I chuckled that both of our ladies shared the slapping gene, then gave myself a hard mental kick–if Jen were my lady, she wouldn’t be out in the garage, rifling through everything she owned in preparation to leave me.
I queued up Slanker Knox’s latest album, putting it on repeat so the songs would be ingrained by tomorrow, and played computer solitaire until Jensen yelled down the hall that she was ordering a pizza for dinner. She had the audacity to ask if I had any special requests.
Well, duh. But since what I wanted had nothing to do with deep-dish, I just told her I was in the mood for anything but for mushrooms.
I don’t want to bore you with the excruciating evening. I guess examining the piles of her household put her in the mood to yammer non-stop about her wish-list for her next dwelling. I only interjected once, when she was carrying on about living rent-free with her parents and how it afforded her time to find ‘just the right place.’
I reminded her that my home was sans rent, as well, and that she didn’t have to move hundreds of miles to obtain that particular perk.
She scooped up Angus and went to her room without saying another damn word.
I wasn’t sure how to take that. Was she upset that I’d popped her happy-bubble? Or was it because she was running out of reasons to justify leaving? Could be that, like me, she was tired of rehashing the only quasi-valid motive I couldn’t punch holes in–the fact that her parents were there and not here.

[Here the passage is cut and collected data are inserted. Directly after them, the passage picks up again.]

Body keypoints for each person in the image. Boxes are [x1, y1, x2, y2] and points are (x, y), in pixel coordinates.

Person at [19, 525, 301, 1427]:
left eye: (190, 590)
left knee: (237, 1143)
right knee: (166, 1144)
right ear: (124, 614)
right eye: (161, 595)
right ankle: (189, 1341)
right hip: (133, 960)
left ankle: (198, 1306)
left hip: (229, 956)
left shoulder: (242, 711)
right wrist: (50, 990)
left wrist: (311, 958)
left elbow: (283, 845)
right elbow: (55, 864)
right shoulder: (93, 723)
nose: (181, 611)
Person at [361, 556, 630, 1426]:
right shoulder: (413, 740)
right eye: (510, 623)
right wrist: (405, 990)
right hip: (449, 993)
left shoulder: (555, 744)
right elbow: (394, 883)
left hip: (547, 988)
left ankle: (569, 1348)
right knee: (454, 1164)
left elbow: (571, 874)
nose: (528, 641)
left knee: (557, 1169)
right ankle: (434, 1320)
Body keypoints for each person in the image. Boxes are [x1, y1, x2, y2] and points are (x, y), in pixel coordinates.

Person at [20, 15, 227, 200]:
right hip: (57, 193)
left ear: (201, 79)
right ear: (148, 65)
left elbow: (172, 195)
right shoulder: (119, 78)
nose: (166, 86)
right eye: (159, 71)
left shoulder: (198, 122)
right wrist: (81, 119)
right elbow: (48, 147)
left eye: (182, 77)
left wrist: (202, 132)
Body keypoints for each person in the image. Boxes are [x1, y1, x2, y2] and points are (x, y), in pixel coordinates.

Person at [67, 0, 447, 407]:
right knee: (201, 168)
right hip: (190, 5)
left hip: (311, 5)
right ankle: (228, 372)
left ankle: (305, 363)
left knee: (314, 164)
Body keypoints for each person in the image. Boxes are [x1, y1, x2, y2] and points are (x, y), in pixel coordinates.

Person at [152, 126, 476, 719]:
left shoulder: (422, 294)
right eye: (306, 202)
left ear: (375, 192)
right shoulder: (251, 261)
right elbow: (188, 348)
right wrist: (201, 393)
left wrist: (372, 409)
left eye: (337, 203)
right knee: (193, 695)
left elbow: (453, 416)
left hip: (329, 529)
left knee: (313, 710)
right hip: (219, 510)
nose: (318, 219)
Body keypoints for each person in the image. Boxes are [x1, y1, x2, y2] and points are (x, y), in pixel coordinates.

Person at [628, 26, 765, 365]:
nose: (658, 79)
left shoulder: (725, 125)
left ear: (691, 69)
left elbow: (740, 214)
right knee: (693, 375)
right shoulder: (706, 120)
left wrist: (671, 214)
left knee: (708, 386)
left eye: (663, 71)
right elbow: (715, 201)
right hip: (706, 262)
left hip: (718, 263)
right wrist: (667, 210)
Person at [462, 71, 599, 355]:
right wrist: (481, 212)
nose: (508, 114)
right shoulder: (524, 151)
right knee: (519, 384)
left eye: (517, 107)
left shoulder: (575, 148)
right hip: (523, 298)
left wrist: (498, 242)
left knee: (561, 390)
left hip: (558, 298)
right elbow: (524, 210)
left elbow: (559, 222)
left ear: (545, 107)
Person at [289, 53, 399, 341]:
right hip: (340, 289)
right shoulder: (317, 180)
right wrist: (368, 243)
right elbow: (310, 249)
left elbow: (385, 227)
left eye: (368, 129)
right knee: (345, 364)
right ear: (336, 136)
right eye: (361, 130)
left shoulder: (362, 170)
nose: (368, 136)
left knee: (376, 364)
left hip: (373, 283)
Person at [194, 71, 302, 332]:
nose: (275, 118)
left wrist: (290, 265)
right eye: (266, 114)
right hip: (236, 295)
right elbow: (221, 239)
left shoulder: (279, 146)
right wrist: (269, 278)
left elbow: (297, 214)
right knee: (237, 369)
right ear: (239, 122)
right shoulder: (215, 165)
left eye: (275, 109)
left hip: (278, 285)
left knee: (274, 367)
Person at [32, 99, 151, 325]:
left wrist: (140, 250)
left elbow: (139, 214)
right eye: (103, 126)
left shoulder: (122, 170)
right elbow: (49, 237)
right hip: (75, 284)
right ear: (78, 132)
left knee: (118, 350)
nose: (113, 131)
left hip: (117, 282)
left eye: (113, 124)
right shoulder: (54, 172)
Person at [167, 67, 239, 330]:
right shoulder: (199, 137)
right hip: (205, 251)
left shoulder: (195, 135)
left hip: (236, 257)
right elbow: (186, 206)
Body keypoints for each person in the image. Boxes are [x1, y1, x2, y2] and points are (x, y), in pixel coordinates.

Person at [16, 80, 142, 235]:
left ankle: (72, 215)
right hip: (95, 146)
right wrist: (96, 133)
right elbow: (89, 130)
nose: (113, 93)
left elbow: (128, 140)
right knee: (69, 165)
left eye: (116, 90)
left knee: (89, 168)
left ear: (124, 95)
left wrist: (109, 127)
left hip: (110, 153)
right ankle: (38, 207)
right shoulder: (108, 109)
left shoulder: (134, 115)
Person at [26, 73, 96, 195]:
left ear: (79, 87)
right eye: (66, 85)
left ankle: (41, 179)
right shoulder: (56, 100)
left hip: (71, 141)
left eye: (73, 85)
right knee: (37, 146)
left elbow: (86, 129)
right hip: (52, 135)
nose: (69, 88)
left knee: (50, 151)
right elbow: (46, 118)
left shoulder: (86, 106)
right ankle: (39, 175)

I needed to figure out how to make here—with me—be the more appealing place.
Chapter 18
*Pour Some Sugar 0n Me*
At quarter to nine, Jen went down to pick up the box of Krispy Kreme from the reception area. I’d never known JT to have much of a sweet tooth, but then, the doughnuts weren’t for him.
He’d sent me an email around eight, asking for a bunch of plain glazed; apparently, his wife Kori was jonesing for fried dough.
Which, of course, I couldn’t tell anyone about. So I just trotted forty bucks up to Carmen in reception to see if she could sweet-talk anyone into fetching a few dozen before the interview.
Who was I kidding? The sales people probably duked it out for dibs. That department had a serious sugar problem.
Jensen came back in and I thought she was going to drop the whole boxful all over the floor. Her eyes looked a little wild, and was she hyperventilating?
“Nervous, Jen?” I nearly laughed out loud. JT Blackwood was about the most down-to-earth, normal-guy rockstar I’d ever met.
“Shut up,” she muttered, sliding the polka-dotted box onto the counter by the coffeepot.
“He’s a regular guy.”
“I know that. It’s just...” Mumble mumble.
“What was that, Jenny-Jen?” I smiled for the first time since the Hangover Buffet. I hadn’t gotten to tease her in days, and it dawned on me how much I’d missed it.
“I had a crush on him in college!” she burst out, turning about eleven different shades of red. “Happy now?”
The laugh popped out before I could stop it. “You and about a million other women,” I quipped.
I wasn’t surprised when she belted me on the shoulder.
“Yeah, well, those million other women aren’t interviewing him this morning,” she grumbled, fumbling with the bag of coffee and spilling grounds everywhere. “With his shiny new wife in the room, no less.”
I hadn’t met Kori yet, but I knew her background, from both JT and the tabloid fodder that swirled like a cesspool when they got married. “Until eighteen months ago, she was an ordinary working stiff like everybody else. Quit stressing.” I got up to interrupt the coffee-slaughter.
I put my hand on hers to take over, and found it was actually shaking. I also noticed the lightning bolt that shot up my arm and through my chest to land in my balls.
I shrugged off my reaction; I didn’t have a choice. A larger-than-life rockstar would be here any minute and he didn’t need to walk into the middle of a discussion (quarrel) between me and Jen.
That turned out to be a wise choice–the legend in question strolled through the studio door before the coffee had finished brewing.
“Tack, you dodgy bastard, how the bloody hell are you?” In typical JT Blackwood fashion, he shook my hand and used it to yank me into a quick one-armed embrace. Before greeting Jen, he introduced us to the pretty blonde woman near his side.
As I shook her hand–she definitely gave off the I don’t hug people I don’t know vibe–she gave it a squeeze and her warm smile broadened. Her dark blue eyes held a merry twinkle as she said, “So you’re the wicked one. I can see that Las Vegas didn’t stand a chance when you two decided to hit the town.”